I used her new name.
What harm could it do?
I can no longer abide by such a lie.
I have had students with anorexia who despite their gaunt frame believed they were fat.
I had one student who heard voices and wrote letters to “imaginary friends” who instructed her to hurt herself.
Would it be caring, loving or humanitarian to indulge such delusions?
No, it would only facilitate a deterioration of mental well-being.
It’s cruelty masquerading as kindness.
It is cruel to encourage gender transition without question — a process with permanent consequences ranging from infertility to bodily mutilation — when 80% of children with gender dysphoria grow out of it.
It is cruel — after Title IX mainstreamed girls’ sports and normalized fathers attending their daughters’ games with the same concern as they did their sons’ — to allow men dressed as women to dominate these sports.
It is cruel to shirk the responsibility we have as the adults in a child’s life to help kids learn what it means to be a strong man or woman — embracing and thriving in their masculinity and femininity — rather than leaving them listless in some identity choose-your-own-adventure.
It is cruel to offer anxious, depressed and distraught teenagers the prospects of transition as an easy solution — a metaphorical pill with permanent side effects — when they really need far more holistic care.
Perhaps these tradeoffs would be worthwhile if there were any evidence gender-affirming care has positive effects.
There’s a common phrase: “It’s better to have a living son than a dead daughter.”
Almost a threat to parents, it suggests adults can either affirm their child’s chosen identity or risk an inevitable suicide.
But there is no evidence for this.
If anything, the facts suggest the opposite: Greater access to puberty blockers and cross-sex hormones increases the suicide rates of transgender youths.
A better framing might be that we’re pressuring ever more adolescents into experimental therapies with little data into their efficacy or tradeoffs.
Other countries are renouncing gender-affirming care.
Perhaps most controversially, Britain’s National Health Service closed the Tavistock gender-identity clinic, the country’s only such facility for children and young people, over its questionable model of care.
Notably, the clinic saw roughly 250 patients a decade ago but juggled 5,000 referrals in 2021.
Something as simple as using preferred pronouns in a classroom expedites this social contagion, like throwing dandelion seeds to the wind.
One former patient who brought a case against the clinic wishes doctors and therapists had challenged her more.
Any caring adult would question a teenager’s decision to tattoo the name of his first love across his forehead, but somehow, it’s compassionate to entertain every adolescent whim concerning his or her gender.
I’m sure I will be called a transphobe for writing this article.
There are many of us who even five years ago were comfortable with the idea that some men and women preferred to act and dress as the opposite gender.
But we will not sit idly by while our children are lied to, manipulated and told there is no difference between manhood and womanhood.
I used to use preferred pronouns, but I have changed my mind.

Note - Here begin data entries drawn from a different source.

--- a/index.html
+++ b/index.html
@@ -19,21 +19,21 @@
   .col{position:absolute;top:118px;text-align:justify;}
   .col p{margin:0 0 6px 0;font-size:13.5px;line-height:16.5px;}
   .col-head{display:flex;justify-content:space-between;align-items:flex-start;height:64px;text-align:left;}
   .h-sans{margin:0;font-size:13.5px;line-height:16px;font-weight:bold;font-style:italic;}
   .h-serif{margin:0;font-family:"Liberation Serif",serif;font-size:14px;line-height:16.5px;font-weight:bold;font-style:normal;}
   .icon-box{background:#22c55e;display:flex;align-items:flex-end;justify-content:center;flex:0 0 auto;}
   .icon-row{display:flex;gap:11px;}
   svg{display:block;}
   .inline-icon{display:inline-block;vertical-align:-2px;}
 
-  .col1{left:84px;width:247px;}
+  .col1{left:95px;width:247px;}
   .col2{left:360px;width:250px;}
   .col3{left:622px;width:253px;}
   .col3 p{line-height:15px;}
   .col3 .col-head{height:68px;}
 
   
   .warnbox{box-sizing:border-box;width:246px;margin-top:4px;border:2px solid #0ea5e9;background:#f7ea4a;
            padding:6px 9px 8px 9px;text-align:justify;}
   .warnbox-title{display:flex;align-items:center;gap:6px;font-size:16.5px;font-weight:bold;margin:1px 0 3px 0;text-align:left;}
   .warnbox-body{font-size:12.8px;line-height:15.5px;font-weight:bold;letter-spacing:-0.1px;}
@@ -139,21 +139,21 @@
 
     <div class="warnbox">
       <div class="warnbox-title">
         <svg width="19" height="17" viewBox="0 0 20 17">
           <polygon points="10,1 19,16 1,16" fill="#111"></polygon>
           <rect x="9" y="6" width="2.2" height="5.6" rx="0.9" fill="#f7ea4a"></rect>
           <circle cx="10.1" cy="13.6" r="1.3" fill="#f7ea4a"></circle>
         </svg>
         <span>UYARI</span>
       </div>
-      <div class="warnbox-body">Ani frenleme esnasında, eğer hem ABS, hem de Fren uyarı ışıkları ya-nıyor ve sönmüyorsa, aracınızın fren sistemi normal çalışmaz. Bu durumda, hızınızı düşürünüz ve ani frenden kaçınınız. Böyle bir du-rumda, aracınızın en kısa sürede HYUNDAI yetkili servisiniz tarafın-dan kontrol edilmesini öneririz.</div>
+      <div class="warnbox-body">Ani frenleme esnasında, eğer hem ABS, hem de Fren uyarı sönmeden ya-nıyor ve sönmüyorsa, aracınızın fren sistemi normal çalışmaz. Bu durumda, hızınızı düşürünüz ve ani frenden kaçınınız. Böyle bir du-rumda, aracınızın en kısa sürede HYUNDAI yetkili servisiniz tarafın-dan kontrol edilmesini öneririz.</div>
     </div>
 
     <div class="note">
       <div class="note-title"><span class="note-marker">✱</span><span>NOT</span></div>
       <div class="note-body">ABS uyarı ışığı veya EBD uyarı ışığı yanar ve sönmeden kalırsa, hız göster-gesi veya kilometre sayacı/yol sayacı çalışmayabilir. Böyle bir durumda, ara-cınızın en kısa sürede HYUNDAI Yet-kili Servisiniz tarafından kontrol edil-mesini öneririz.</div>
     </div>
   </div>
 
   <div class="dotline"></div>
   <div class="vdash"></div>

An eighth-grade student this year affirmatively declared during class, “Trans women are women.“
And I politely replied, “No, they are not.“
Would we not correct any other errors in student thinking?

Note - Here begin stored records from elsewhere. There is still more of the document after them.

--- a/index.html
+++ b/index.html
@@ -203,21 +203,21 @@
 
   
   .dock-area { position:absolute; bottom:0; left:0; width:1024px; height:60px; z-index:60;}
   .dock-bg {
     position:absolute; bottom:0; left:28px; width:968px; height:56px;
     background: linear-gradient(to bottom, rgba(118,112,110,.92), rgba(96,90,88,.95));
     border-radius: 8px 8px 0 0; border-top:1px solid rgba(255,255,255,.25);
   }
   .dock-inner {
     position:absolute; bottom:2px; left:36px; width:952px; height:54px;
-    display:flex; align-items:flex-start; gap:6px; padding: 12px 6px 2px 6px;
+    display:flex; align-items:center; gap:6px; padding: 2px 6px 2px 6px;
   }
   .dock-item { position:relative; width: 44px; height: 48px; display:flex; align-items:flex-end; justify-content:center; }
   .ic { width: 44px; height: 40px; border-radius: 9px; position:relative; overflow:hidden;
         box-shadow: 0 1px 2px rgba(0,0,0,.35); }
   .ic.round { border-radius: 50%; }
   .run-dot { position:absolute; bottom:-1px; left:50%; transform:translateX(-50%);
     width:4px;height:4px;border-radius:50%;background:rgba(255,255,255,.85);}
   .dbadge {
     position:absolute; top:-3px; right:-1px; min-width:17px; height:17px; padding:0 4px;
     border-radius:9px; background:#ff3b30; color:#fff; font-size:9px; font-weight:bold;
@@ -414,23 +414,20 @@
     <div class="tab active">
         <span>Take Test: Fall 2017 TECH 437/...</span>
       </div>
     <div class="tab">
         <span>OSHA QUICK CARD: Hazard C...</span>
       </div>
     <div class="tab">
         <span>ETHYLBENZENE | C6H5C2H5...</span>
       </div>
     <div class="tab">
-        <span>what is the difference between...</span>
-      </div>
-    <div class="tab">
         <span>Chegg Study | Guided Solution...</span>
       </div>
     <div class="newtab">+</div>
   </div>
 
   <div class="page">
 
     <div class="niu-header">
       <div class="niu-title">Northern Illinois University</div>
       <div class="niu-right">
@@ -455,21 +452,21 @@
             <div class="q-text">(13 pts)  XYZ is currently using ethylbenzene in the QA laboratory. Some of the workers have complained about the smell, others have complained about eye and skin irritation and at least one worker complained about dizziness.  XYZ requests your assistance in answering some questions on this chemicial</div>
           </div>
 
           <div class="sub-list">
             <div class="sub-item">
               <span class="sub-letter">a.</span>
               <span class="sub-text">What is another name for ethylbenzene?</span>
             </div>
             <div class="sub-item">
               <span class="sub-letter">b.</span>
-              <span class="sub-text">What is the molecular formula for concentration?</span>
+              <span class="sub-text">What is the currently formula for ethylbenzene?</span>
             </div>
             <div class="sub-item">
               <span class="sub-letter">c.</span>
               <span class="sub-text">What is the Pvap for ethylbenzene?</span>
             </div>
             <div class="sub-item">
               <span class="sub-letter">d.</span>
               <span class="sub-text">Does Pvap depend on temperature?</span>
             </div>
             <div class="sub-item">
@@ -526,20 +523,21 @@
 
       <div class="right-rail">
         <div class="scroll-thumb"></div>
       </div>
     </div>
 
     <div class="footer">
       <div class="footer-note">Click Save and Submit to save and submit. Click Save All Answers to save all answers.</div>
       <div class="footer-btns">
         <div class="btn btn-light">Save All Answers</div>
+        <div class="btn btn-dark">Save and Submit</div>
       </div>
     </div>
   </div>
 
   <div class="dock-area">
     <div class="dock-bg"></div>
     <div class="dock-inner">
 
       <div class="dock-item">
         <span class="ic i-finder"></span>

Another conversation sparked by a similar comment was revealing.
Throughout, several students replied, “Just be yourself,” like a musician who only knows a single song.
Akin to the Christian call to “Love thy neighbor,” it is the central axiom to their lives.
No other considerations matter.
Personal expression is the highest good.
The next day, the administration brought me into the office to reprimand me for creating an unsafe environment.
That I questioned this dictum in a classroom conversation warranted a professional slap on the wrist.
I regularly lead controversial conversations on other topics related to literature in my classroom and often take a position with which I disagree to force my students to think.
But certain truths are above interrogation nowadays.
Another staff member was in tears for the hurt I had somehow caused.
And this at a Christian school.
Perhaps that best explains my newfound refusal.
Do our beliefs determine reality?
Do our emotions dictate right and wrong?
Does an internal desire give us license to impose our will upon the world to the point that we cut and mutilate our bodies to force fit it into our vision?
I will not lie to my students.
I will not foster this solipsistic worldview.
I will not participate in this charade.
I will not use preferred pronouns.
Daniel Buck, a teacher, is a senior visiting fellow at the Fordham Institute.